Satya mengendarai mobilnya menuju Rumah Sakit Jiwa, tempat di mana Jingga biasa kunjungi. Satya memasuki rumah sakit jiwa tersebut menuju ke kantor karena Satya sudah membuat janji dengan salah satu dokter kenalan Dari Om Satya.
“Halo, kamu Satya?” sapa Dokter tersebut mengenali Satya, mungkin Om-nya sudah memberikan fotonya kepada dokter tersebut.
“Iya Om,” sahut Satya.
“Oke di sini ada data untuk teman, yang kamu maksud. Namanya Ayu Jingga Pramudya, ibunya dirawat di sini sudah 5 tahun lamanya.
“I-ibunya?” sontak Satya terkejut mendengar penjelasan dokter.
“Iya, aku akan mengantarkanmu ke tempat yang satu ruangan dengan ibunya. Kebetulan dia memang tidak punya sanak family, tapi ada seseorang yang selalu membayar biaya rumah sakitnya. Entah dia ada hubungan apa, karena dia ingin statusnya dirahasiakan.”
“Oke dok,” ucap Satya singkat.
“Jadi kamu bisa mengatakan kalau ibu yang ingin kamu temui, adalah ibu dari temanmu.”
“Baiklah dok, terima kasih atas bantuannya. Dan saya sudah mentransfer ke rekening dokter.”
“Terima kasih kembali, sekarang biar perawat yang akan menemanimu,” Dokter itu memanggil perawat untuk menemani Satya.
“Baik dok,”
Seorang perawat datang, lalu mengajak Satya untuk menemui seorang ibu yang sakit jiwa yang dirawat satu kamar bersama dengan ibu Jingga. Saatnya melangkah mengikuti perawat tersebut, beberapa orang yang ditemuinya membesarkan matanya melihat Satya melintas bersama salah satu perawat. Mereka seperti ingin menerkam Satya.
‘Wah benar kata perawat yang dulu, kalau masuk sini harus ditemani,’ batin Satya.
“Ceklek,” pintu dibuka.
“Silakan,”
Satya masuk ke kamar dengan ruangan yang cukup besar, ada tiga tempat tidur di dalam ruangan tersebut. Terlihat dua ibu sedang berbaring, sedang yang satu sedang di suapi oleh seorang gadis yang sangat di kenalnya.

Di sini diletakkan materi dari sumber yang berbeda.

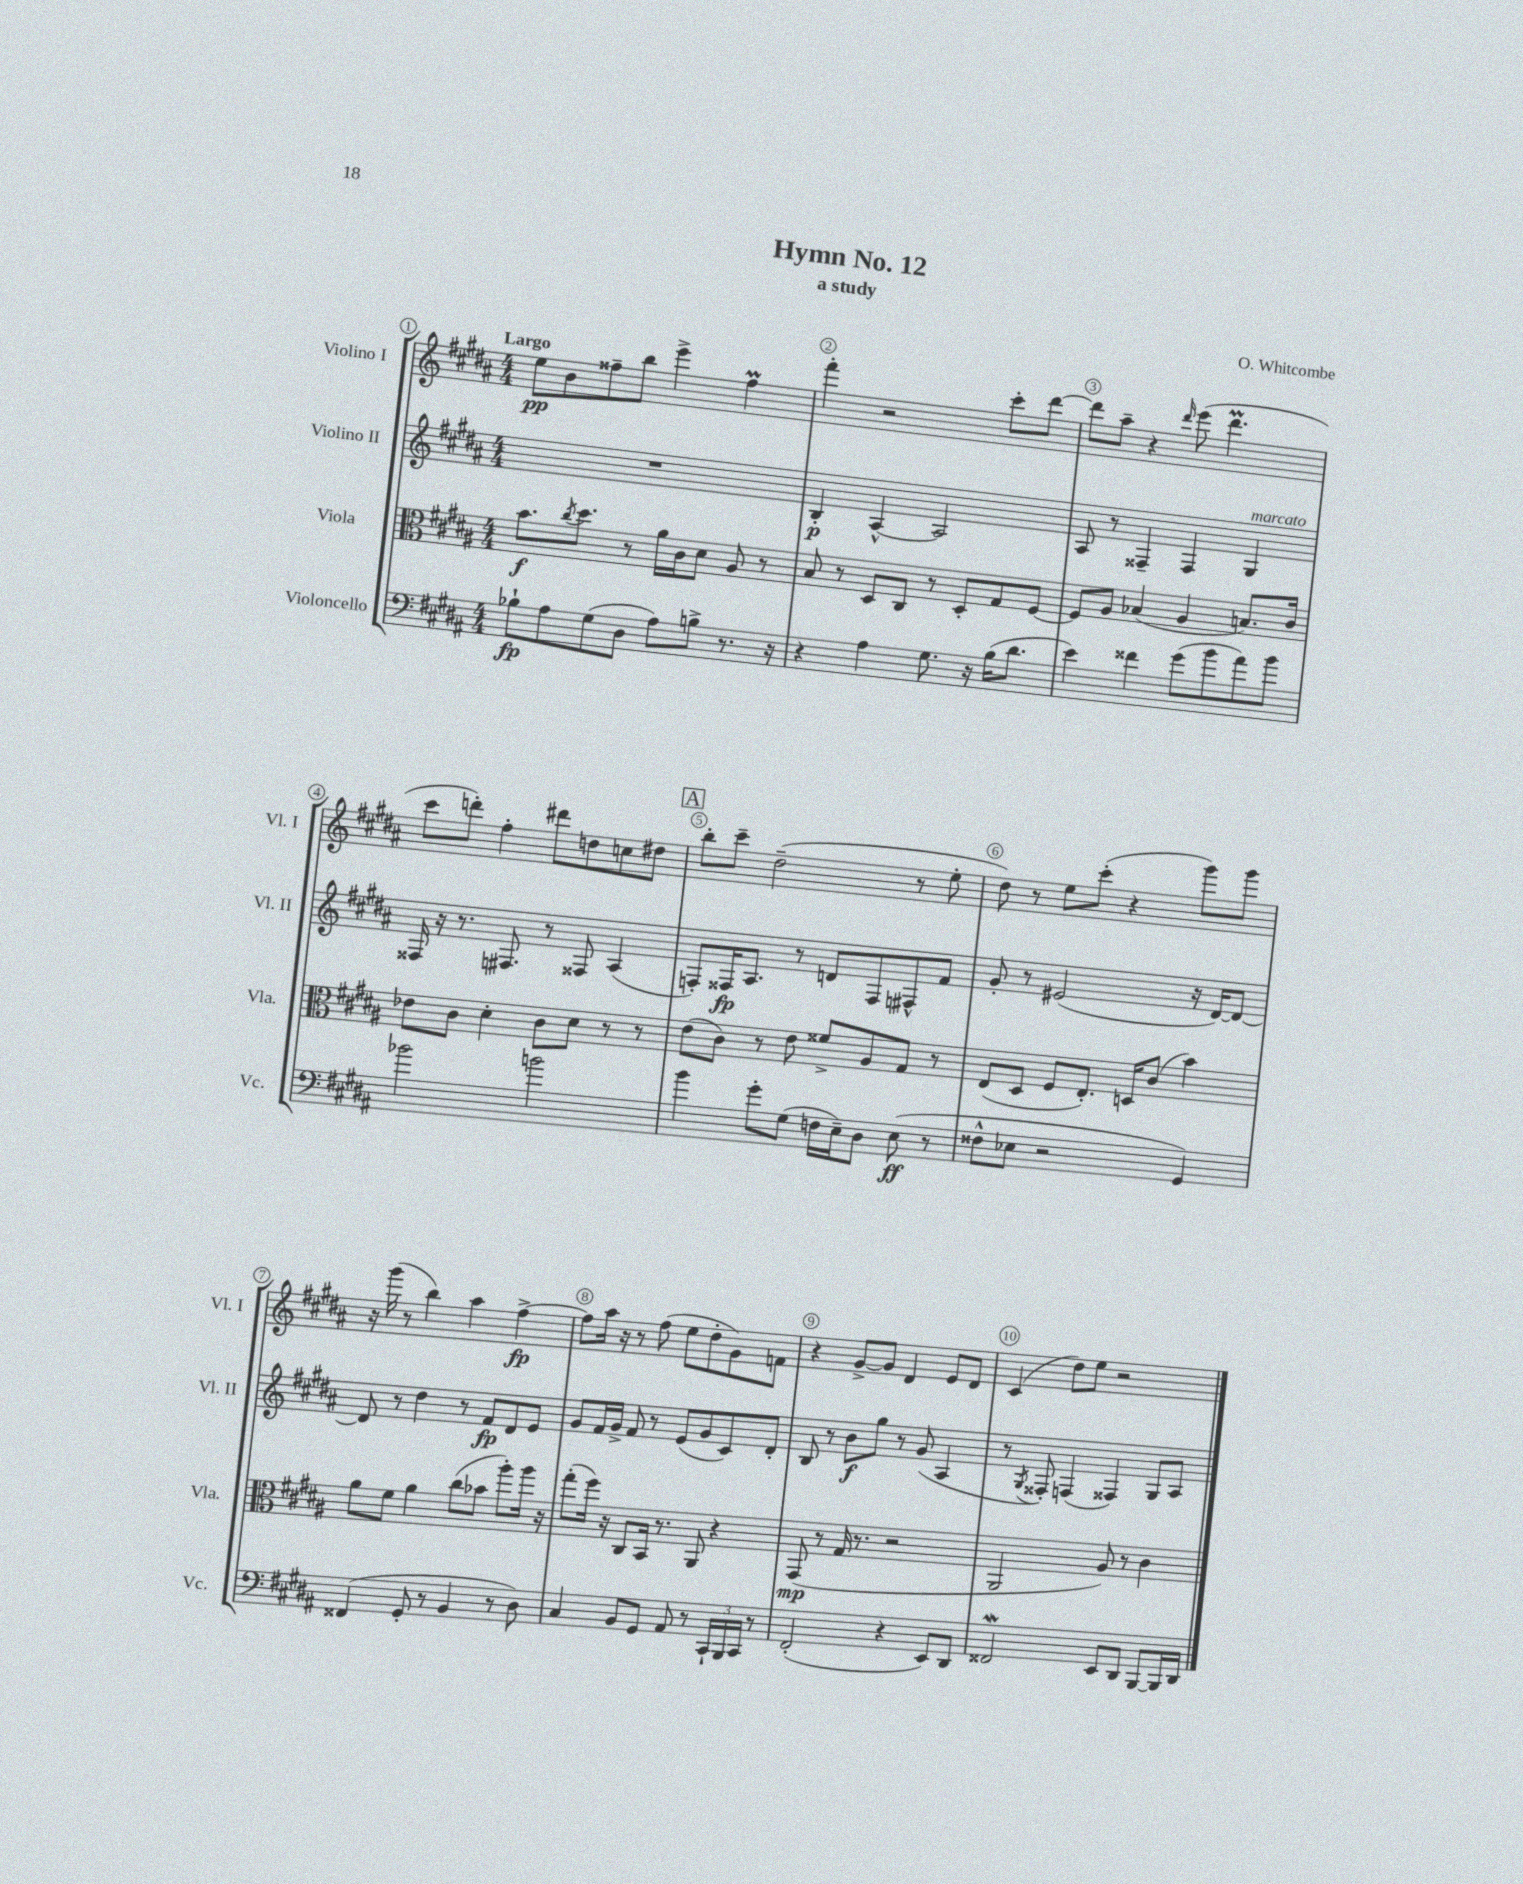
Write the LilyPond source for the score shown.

\header { title = "Hymn No. 12" composer = "O. Whitcombe" subtitle = "a study" }
<<
\new StaffGroup <<
\new Staff = "s0" \with { instrumentName = "Violino I" shortInstrumentName = "Vl. I" } {
    \clef treble \key b \major \numericTimeSignature \time 4/4 \tempo "Largo"
    e''8\pp b'8 fisis''8-- b''8 e'''4-> fisis''4\prall |
    fis'''4-. r2 cis'''8-. dis'''8~ |
    dis'''8 ais''8-- r4 \grace { dis'''16 } e'''8( dis'''4.\prall |
    cis'''8 d'''8-.) fis''4-. dis'''8 d''8 c''8 dis''8 |
    \mark \markup { \box "A" } b''8-. cis'''8-- dis''2--( r8 e''8-. |
    dis''8) r8 e''8 cis'''8-.( r4 gis'''8) gis'''8 |
    r16 gis'''16( r8 b''4) ais''4 fis''4~->\fp |
    fis''8 ais''16 r16 r8 fis''8( e''8 dis''8-. gis'8) f'8 |
    r4 gis'8~-> gis'8 dis'4 e'8 dis'8 |
    cis'4( dis''8) e''8 r2 \bar "|." |
}
\new Staff = "s1" \with { instrumentName = "Violino II" shortInstrumentName = "Vl. II" } {
    \clef treble \key b \major \numericTimeSignature \time 4/4
    R1 |
    b4-.\p ais4~-^ ais2 |
    ais8 r8 fisis4-- fisis4 gis4^\markup { \italic "marcato" } |
    fisis16 r16 r8. fis8. r8 fisis8 ais4( |
    \mark \markup { \box "A" } f8-.) fisis16\fp ais8. r8 d'8 fisis8 fis8-^ fis'8 |
    gis'8-. r8 eis'2( r16 dis'16~) dis'8~ |
    dis'8 r8 dis''4 r8 fis'8\fp dis'8 e'8 |
    gis'8 fis'16 gis'16-> fis'8 r8 e'8( gis'8 cis'8) dis'8-. |
    b8 r8 b'8\f gis''8 r8 gis'8( ais4 |
    r8 \acciaccatura { gis8 } fisis8-.) f4( fisis4) gis8 ais8 \bar "|." |
}
\new Staff = "s2" \with { instrumentName = "Viola" shortInstrumentName = "Vla." } {
    \clef alto \key b \major \numericTimeSignature \time 4/4
    b'8.\f \acciaccatura { cis''8 } dis''8. r8 ais'16 cis'16 dis'8 ais8 r8 |
    b8 r8 dis8 cis8 r8 dis8-. gis8 fis8~ |
    fis8 ais8 bes4( ais4 b8.) cis'16 |
    ees'8 cis'8 dis'4-. cis'8 dis'8 r8 r8 |
    \mark \markup { \box "A" } e'8( cis'8) r8 e'8 fisis'8-> ais8 gis8 r8 |
    e8( dis8 fis8 e8.-.) d16 cis'8( b'4) |
    ais'8 fis'8 ais'4 cis''8( bes'8 ais''8-.) ais''16 r16 |
    gis''8-.( fis''16) r16 cis8 b,16 r8. ais,8 r4 |
    gis,8\mp( r8 gis16 r8. r2 |
    ais,2 ais8) r8 cis'4 \bar "|." |
}
\new Staff = "s3" \with { instrumentName = "Violoncello" shortInstrumentName = "Vc." } {
    \clef bass \key b \major \numericTimeSignature \time 4/4
    bes8-!\fp ais8 gis8( dis8 ais8) b8-> r8. r16 |
    r4 ais4 gis8. r16 b16( dis'8. |
    e'4) fisis'4 gis'8( b'8 ais'8) b'8 |
    bes'2 b'2 |
    \mark \markup { \box "A" } b'4 gis'8-. gis8( f16 e16--) dis8 e8\ff( r8 |
    fisis8-^ ees8 r2 gis,4) |
    fisis,4( gis,8-. r8 b,4 r8 dis8) |
    cis4 b,8 gis,8 ais,8 r8 \tuplet 3/2 { cis,16-! b,,16 cis,16 } r8 |
    fis,2-.( r4 e,8) dis,8 |
    fisis,2\mordent e,8 dis,8 b,,8~ b,,16 dis,16 \bar "|." |
}
>>
>>
\layout { \context { \Score \override BarNumber.break-visibility = ##(#f #t #t) barNumberVisibility = #all-bar-numbers-visible \override BarNumber.stencil = #(make-stencil-circler 0.1 0.3 ly:text-interface::print) } }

“Jingga,” sapa Satya. Jingga yang sedang menyuapi ibunya menoleh ke arah Satya.
“Ka-kamu? sedang apa kamu di sini?” Jingga tampak panik melihat kedatangan Satya.
“Aku sedang menjenguk ibunya temanku,” sahut Satya mencoba menenangkannya, Jingga mengalihkan pandangan ke arah ibu yang sedang duduk sendiri. Biasanya Jingga juga memberikan makanan kepada Ibu tersebut dan menganggapnya sebagai ibu.
“Apa hubungan kamu dengan ibu Mursi?” tanya Jingga heran, karena tidak mungkin keluarga kaya seperti Satya mempunyai keluarga yang sakit jiwa, dan meskipun ada pastilah tidak di rawat di Rumah Sakit Pemerintah seperti ini. Pikir Jingga.
“Dia ibu temanku, aku hanya ingin menyampaikan pesan dari temanku. Lalu sedang apa kamu di sini?” tanya Satya pura-pura tidak tahu. Jingga diam tidak menjawab, wajahnya tampak ragu untuk mengatakan yang sebenarnya.